The amendment also broadens the legal definition of “family” and “relatives” to prevent those accused of embezzling cooperative funds from hiding assets under the names of close associates. The expanded definition now covers a wider circle of relatives, including uncles, maternal uncles, sons-in-law, brothers-in-law, sisters-in-law and even separated in-laws, allowing authorities to freeze and recover assets transferred to them.

Even before a cooperative is officially declared troubled, the registrar or regulatory authority can now freeze the movable and immovable assets, bank accounts and shares of directors, managers, borrowers and former officials suspected of involvement in financial misconduct. The law also authorises authorities to impose travel bans on such individuals.

To provide immediate relief to depositors affected by the collapse of troubled cooperatives, the government will establish a revolving relief fund under a management committee. The fund will be financed through government allocations, recoveries from the assets of troubled cooperatives and other sources.

Significantly, the law allows the government to provide additional funds if the assets of a troubled cooperative are insufficient to fully reimburse depositors.

The fund will operate through a separate account at a Class A commercial bank and will not lapse at the end of the fiscal year. It can be used only for refunding depositors’ savings.

The amended law also prohibits district, provincial and central-level cooperative unions from directly conducting savings and credit businesses. Existing unions engaged in such activities have been given a three-year transition period to either merge or integrate with an existing cooperative bank.

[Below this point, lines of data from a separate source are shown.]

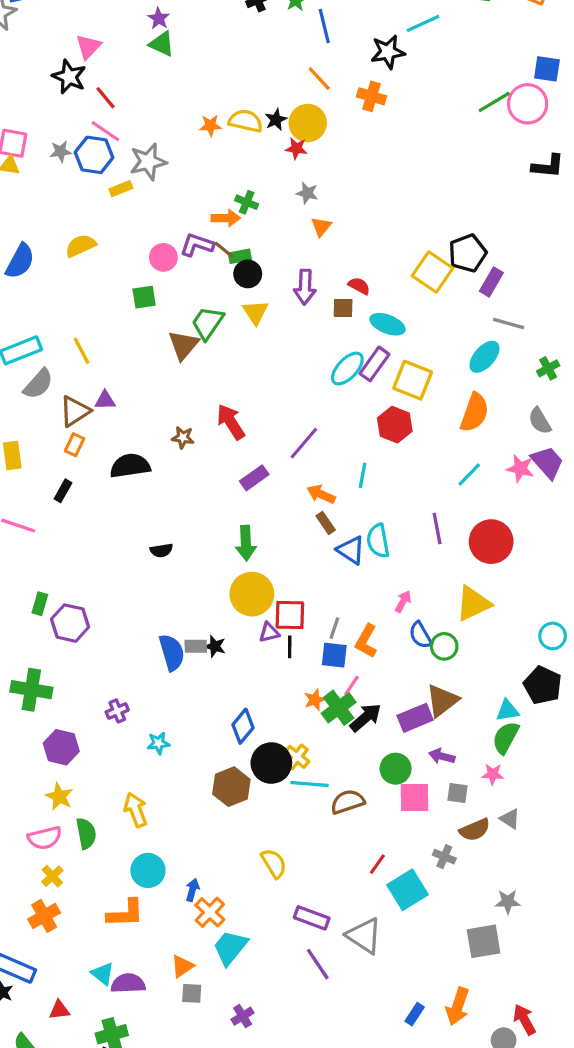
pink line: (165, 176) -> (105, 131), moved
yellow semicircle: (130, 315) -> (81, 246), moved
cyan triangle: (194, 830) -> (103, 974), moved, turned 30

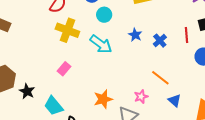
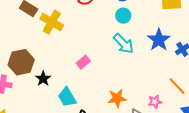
cyan circle: (104, 15) -> (123, 16), moved
yellow cross: (67, 30) -> (52, 22), moved
blue star: (135, 35) -> (159, 40), size x1.6

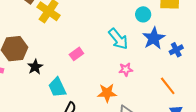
cyan circle: (123, 16) -> (143, 14), moved
pink star: (155, 102) -> (126, 69), moved

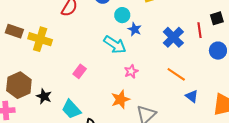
cyan circle: (143, 14) -> (122, 15), moved
blue star: (154, 38) -> (135, 29), moved, size x0.6
blue cross: (176, 50) -> (173, 37), size x1.5

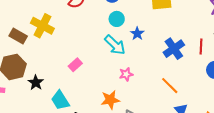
cyan circle: (122, 15) -> (117, 19), moved
brown rectangle: (14, 31) -> (18, 36), moved

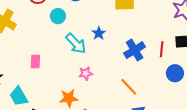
cyan circle: (117, 19) -> (58, 16), moved
pink rectangle: (75, 65) -> (35, 61), turned -48

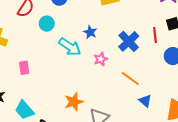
pink rectangle: (35, 61) -> (24, 68), moved
pink star: (86, 73) -> (101, 59), moved

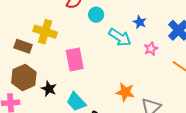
pink rectangle: (24, 68) -> (75, 59), size x1.6
orange star: (74, 102) -> (125, 92), turned 30

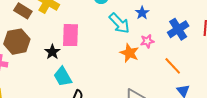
black star: (49, 89) -> (52, 52), moved
orange star: (125, 92) -> (129, 53), moved

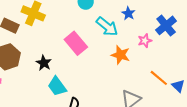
pink rectangle: (70, 35) -> (76, 43), moved, turned -35
pink star: (147, 41) -> (145, 41), moved
orange line: (173, 66) -> (159, 78), moved

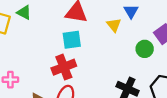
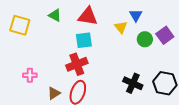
green triangle: (24, 12) -> (55, 15), moved
green circle: (145, 49) -> (145, 39), moved

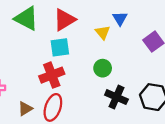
green triangle: (55, 15) -> (26, 18), size x1.6
red triangle: (88, 16) -> (64, 20), turned -40
green circle: (145, 39) -> (103, 68), moved

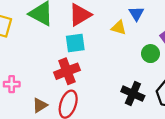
yellow triangle: (103, 32) -> (119, 28), turned -35
green circle: (103, 68) -> (150, 54), moved

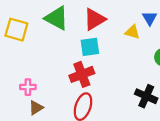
brown triangle: (40, 105) -> (36, 108), moved

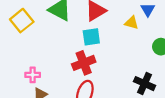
yellow square: (16, 30) -> (22, 21), turned 35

The law further requires cooperatives to base lending rates on the reference interest rate and caps penalty charges at no more than five per cent of the outstanding interest due, providing some relief to borrowers.

The amendment is regarded as the government’s toughest legal intervention in the cooperative sector to date. With provisions allowing asset freezes, travel restrictions and, when necessary, police assistance to bring suspects before authorities, the law is intended to strengthen accountability and improve protection for depositors.